Copy out the announcement about John Evans's new chapbook below, word for word.
##### Text #####
Announcements

New Book Release from John Evans

Happy spring! To celebrate the start of a new quarter, we would like to spotlight a brand new chapbook from John Evans, lecturer in the Creative Writing Program.

 

 

 

 

 

 

 

 

 

 

The Fight Journal by John Evans

I wrote the poems in The Fight Journal to make sense of an experience about which I felt strongly biased: my divorce. I wanted to recognize the humanity of all involved on the page because this was something I struggled to do in real life. I hoped to find closure, healing, and an answer to two questions. Why had my marriage failed? How had I been complicit in that failure? Adrienne Rich’s “From An Old House in America” was the formal model for the long title poem. Marta Tikkanen’s “The Love Story of the Century” was a precedent for writing about these dynamics. Both poems are personal favorites.

 

John W. Evans is the author of The Fight Journal (Rattle, forthcoming 2023), winner of the 2022 Rattle Chapbook Prize, and Should I Still Wish: A Memoir (University of Nebraska Press, 2017), Young Widower: A Memoir (University of Nebraska Press, 2014), and The Consolations: Poems (Trio House Press, 2014).
##### Data to examine #####
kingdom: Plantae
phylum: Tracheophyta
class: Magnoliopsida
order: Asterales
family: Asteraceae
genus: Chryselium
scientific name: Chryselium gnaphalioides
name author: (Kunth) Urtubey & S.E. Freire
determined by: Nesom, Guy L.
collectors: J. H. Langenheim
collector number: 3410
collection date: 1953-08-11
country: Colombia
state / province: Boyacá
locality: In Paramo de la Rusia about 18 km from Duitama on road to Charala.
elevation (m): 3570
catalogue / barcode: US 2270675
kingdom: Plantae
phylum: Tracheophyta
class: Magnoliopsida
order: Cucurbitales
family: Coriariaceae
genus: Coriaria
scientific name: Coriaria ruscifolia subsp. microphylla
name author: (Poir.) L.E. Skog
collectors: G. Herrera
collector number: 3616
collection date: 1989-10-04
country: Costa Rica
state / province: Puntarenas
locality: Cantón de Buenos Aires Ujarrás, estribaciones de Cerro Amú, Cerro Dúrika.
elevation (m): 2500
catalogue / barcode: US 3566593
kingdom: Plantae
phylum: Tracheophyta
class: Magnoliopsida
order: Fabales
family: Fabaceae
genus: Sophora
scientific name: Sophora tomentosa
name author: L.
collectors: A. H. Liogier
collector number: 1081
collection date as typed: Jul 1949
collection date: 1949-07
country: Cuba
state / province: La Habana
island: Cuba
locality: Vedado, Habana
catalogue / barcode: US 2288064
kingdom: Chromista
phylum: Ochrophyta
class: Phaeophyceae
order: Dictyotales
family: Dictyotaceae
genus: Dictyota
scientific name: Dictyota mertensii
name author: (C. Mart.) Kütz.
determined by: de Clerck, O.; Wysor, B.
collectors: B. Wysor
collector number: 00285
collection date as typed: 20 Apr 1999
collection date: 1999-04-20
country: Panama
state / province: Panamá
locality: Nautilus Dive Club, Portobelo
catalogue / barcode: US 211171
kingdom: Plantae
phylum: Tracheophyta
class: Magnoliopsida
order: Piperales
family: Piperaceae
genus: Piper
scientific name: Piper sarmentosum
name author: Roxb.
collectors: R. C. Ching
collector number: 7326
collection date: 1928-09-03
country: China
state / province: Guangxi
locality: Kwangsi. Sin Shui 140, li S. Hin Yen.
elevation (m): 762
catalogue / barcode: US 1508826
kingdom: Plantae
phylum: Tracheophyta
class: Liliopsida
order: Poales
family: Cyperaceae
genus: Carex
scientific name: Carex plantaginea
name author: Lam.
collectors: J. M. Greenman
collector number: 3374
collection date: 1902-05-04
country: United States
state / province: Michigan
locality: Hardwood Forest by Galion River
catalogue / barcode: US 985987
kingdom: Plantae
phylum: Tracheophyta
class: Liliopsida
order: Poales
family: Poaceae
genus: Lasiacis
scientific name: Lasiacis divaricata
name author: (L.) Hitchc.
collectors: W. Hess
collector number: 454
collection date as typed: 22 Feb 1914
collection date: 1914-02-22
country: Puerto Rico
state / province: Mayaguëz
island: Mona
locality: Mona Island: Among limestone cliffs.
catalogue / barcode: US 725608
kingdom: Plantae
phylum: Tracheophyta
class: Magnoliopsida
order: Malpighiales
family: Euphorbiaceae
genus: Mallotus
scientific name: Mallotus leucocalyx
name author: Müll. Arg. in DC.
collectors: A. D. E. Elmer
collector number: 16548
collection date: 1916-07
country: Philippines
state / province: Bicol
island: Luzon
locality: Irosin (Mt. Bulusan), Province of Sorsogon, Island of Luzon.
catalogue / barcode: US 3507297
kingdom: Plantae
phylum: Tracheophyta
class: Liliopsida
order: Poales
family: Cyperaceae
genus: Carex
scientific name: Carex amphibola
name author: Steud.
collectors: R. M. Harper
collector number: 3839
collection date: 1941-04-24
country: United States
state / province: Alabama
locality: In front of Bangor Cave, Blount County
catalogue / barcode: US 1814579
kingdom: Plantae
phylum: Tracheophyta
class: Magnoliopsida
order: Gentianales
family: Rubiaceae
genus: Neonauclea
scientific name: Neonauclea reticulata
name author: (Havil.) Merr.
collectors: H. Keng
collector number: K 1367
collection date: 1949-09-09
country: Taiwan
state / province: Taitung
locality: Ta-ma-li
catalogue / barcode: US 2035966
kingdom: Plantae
#####
Solution
Announcements

New Book Release from John Evans

Happy spring! To celebrate the start of a new quarter, we would like to spotlight a brand new chapbook from John Evans, lecturer in the Creative Writing Program.

 

 

 

 

 

 

 

 

 

 

The Fight Journal by John Evans

I wrote the poems in The Fight Journal to make sense of an experience about which I felt strongly biased: my divorce. I wanted to recognize the humanity of all involved on the page because this was something I struggled to do in real life. I hoped to find closure, healing, and an answer to two questions. Why had my marriage failed? How had I been complicit in that failure? Adrienne Rich’s “From An Old House in America” was the formal model for the long title poem. Marta Tikkanen’s “The Love Story of the Century” was a precedent for writing about these dynamics. Both poems are personal favorites.

 

John W. Evans is the author of The Fight Journal (Rattle, forthcoming 2023), winner of the 2022 Rattle Chapbook Prize, and Should I Still Wish: A Memoir (University of Nebraska Press, 2017), Young Widower: A Memoir (University of Nebraska Press, 2014), and The Consolations: Poems (Trio House Press, 2014).